#### Atividades:
a) Na entrevista, em que animais foram feitas as experiências com chips nos Estados Unidos?
b) Segundo a entrevista, porque é que o fim da Segunda Guerra Mundial teve mais que ver com a juventude de quem responde do que o lançamento da bomba atómica?

Essa intrusão no cérebro não é perigosa?
Perigosíssima, mas já estão a estudar isso. Tive um aluno no Porto, que esteve a trabalhar nos Estados Unidos, onde fizeram experiências com chips em ratos. E eles conseguem que a aprendizagem de um ratinho seja comunicada a outro através do chip. Tal como juntar vários ratos para resolverem problemas em conjunto através da comunicação de chips. Isto ainda é um mundo de ciência e ficção mas quando apareceu a anestesia também era considerada uma coisa muito perigosa.

Não representa um controlo cada vez mais total das pessoas?
Hoje em dia há muitas empresas que antes de contratarem os funcionários querem ver a imagem de ressonância magnética do cérebro. E há quem diga que o copiloto alemão da German Wings não teria despenhado o avião nos Alpes franceses se tivesse havido uma ressonância magnética. Não lhe teriam dado esse emprego. Todo o conhecimento tem possíveis vantagens ou desvantagens, depende da maneira como se usa.

O seu interesse pelo universo é conhecido. Como viu a recente passagem da primeira sonda humana por Plutão?
Acho fascinante que nos consigamos aproximar e tirar imagens. Lembro-me de o meu pai ir passear comigo para a praia, mostrar-me as constelações e dizer os seus nomes.

Uma vez fizeram-lhe uma pergunta e não respondeu. Tinha que ver com a coincidência de ter nascido no dia em que os americanos deitaram a bomba atómica sobre Nagasaki e se isso o marcara. Volto a fazer a pergunta.
Às vezes digo a brincar: "Eu nasci no dia em que explodiu a bomba atómica e, enquanto há príncipes e reis que nascem com tiros de canhão, eu nasci com a bomba atómica. Se isso teve alguma influência em mim? Duvido, foi mais o fim da Segunda Guerra Mundial que teve mais que ver com a minha juventude, porque alterou a forma de as pessoas estarem e influenciou a forma de os meus pais olharem para o mundo e para mim, a forma de pensarem que eu tinha o mundo aberto à minha frente e que não teria de andar a fugir como eles.

"Eu e o Richard decidimos: se a política começar a afetar a nossa relação, paro logo"
Se não houvesse esta "oportunidade política" não tencionava ir viver para outro país?

#### Extrato de dados:

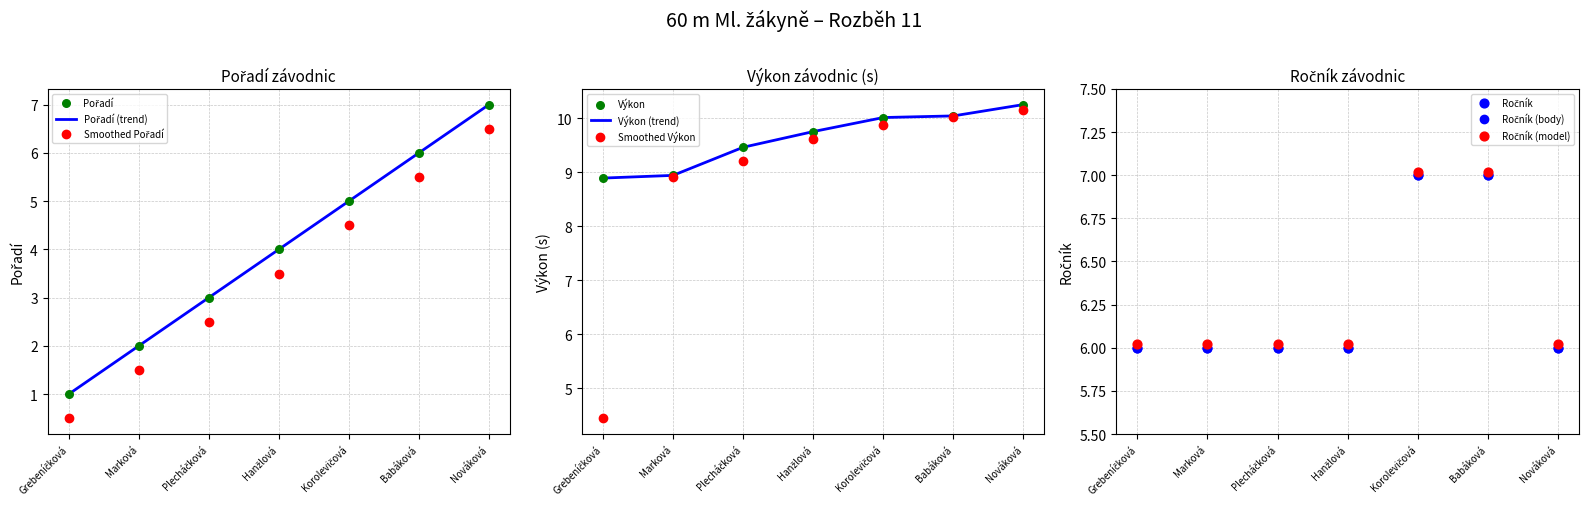

Which series reaches the maximum Y coordinate?

Výkon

#### Respostas por tarefa:
a) Em ratos.

b) O fim da guerra alterou a forma de as pessoas estarem e influenciou a forma como os pais dessa pessoa olhavam para o mundo e para ela. Os pais passaram a pensar que tinha o mundo aberto à sua frente e que não teria de andar a fugir como eles.